··· TEKS YANG DIBERIKAN
Fenomena ini jelas menunjukkan adanya krisis nilai moral di generasi muda kita. Di dunia maya, keadaan tak kalah buruk. Media sosial menjadi arena bebas berkata kasar, saling menghujat, dan menyebar kebencian. Anonimitas memberikan keberanian palsu untuk melontarkan kata-kata yang tak berani diucapkan di dunia nyata. Tak peduli tua atau muda, semuanya merasa bebas menyerang siapa saja, bahkan tokoh agama atau individu yang berbeda pandangan politik.
Ketidak sopanan ini tidak muncul tanpa sebab. Ketimpangan sosial yang tajam memperparah situasi. Banyak orang merasa frustrasi dengan kondisi hidup, kemiskinan, ketidakadilan, atau tekanan hidup. Mereka melampiaskannya dengan cara destruktif, seringkali salah sasaran.
Ironisnya, kita sering membanggakan diri sebagai negara religius yang menjunjung tinggi norma kesopanan, tapi kenyataan berkata lain. Nilai agama dan budaya yang mengajarkan hormat, empati, dan adab semakin terkikis oleh individualisme, ego, dan rasa frustrasi. Masalah ini bukan sekedar perilaku individu, tapi cerminan krisis moral yang lebih mendalam.
Indonesia adalah potret dari manusia itu sendiri, di satu sisi ada cahaya, namun di sisi lain ada bayangan yang gelap. Kita berjalan di antara dua kutub itu, terus-menerus berjuang melawan godaan, rasa takut, dan ambisi. Mungkin kita harus kembali ke inti segalanya: Mengapa kita ada di sini? Apa tujuan kita sebenarnya?
Dari sudut pandang ilmu sosial dan global, masalah ini mencerminkan krisis moral dan sosial yang melampaui batas negara. Ketidakadilan, korupsi, dan ketidak sopanan bukan hanya masalah lokal, tetapi juga isu global yang dialami banyak negara dalam berbagai tingkat. Dalam ilmu sosial, fenomena ini sering dikaitkan dengan faktor-faktor seperti ketimpangan ekonomi, kurangnya pendidikan moral, dan hilangnya solidaritas sosial.
Secara global, masyarakat yang mengalami ketimpangan sosial yang besar cenderung memiliki tingkat kriminalitas dan korupsi yang lebih tinggi. Ketika keadilan tidak merata dan masyarakat merasa tidak memiliki akses terhadap kesejahteraan yang sama, mereka cenderung mencari jalan pintas, yang pada akhirnya merusak tatanan sosial. Oleh karena itu, solusi dari perspektif global adalah memperkuat sistem pendidikan, menanamkan nilai-nilai moral sejak dini, dan memperbaiki sistem keadilan agar berlaku untuk semua kalangan.
······
··· MATERI SUMBER
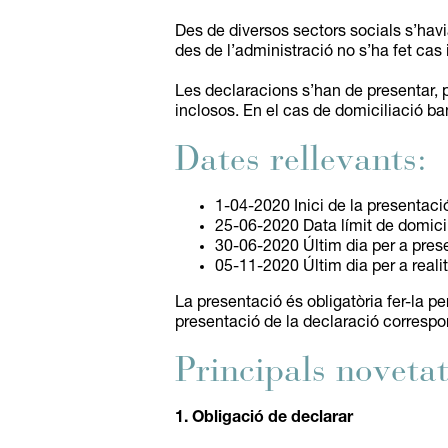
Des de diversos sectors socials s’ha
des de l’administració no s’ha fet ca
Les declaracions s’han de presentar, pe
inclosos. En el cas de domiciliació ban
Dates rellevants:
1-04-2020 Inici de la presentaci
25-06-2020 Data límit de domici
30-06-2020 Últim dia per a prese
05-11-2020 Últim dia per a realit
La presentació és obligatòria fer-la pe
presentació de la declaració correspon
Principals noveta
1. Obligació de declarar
······
- TENTANG LATIHAN:
Tuliskan kembali secara persis bagian teks tentang krisis moral mulai dari "Indonesia adalah potret" sampai dengan "tujuan kita sebenarnya?". Materi tersebut berdiri sendiri dan terpisah dari teks tentang krisis moral.

- HASIL TUGAS:
Indonesia adalah potret dari manusia itu sendiri, di satu sisi ada cahaya, namun di sisi lain ada bayangan yang gelap. Kita berjalan di antara dua kutub itu, terus-menerus berjuang melawan godaan, rasa takut, dan ambisi. Mungkin kita harus kembali ke inti segalanya: Mengapa kita ada di sini? Apa tujuan kita sebenarnya?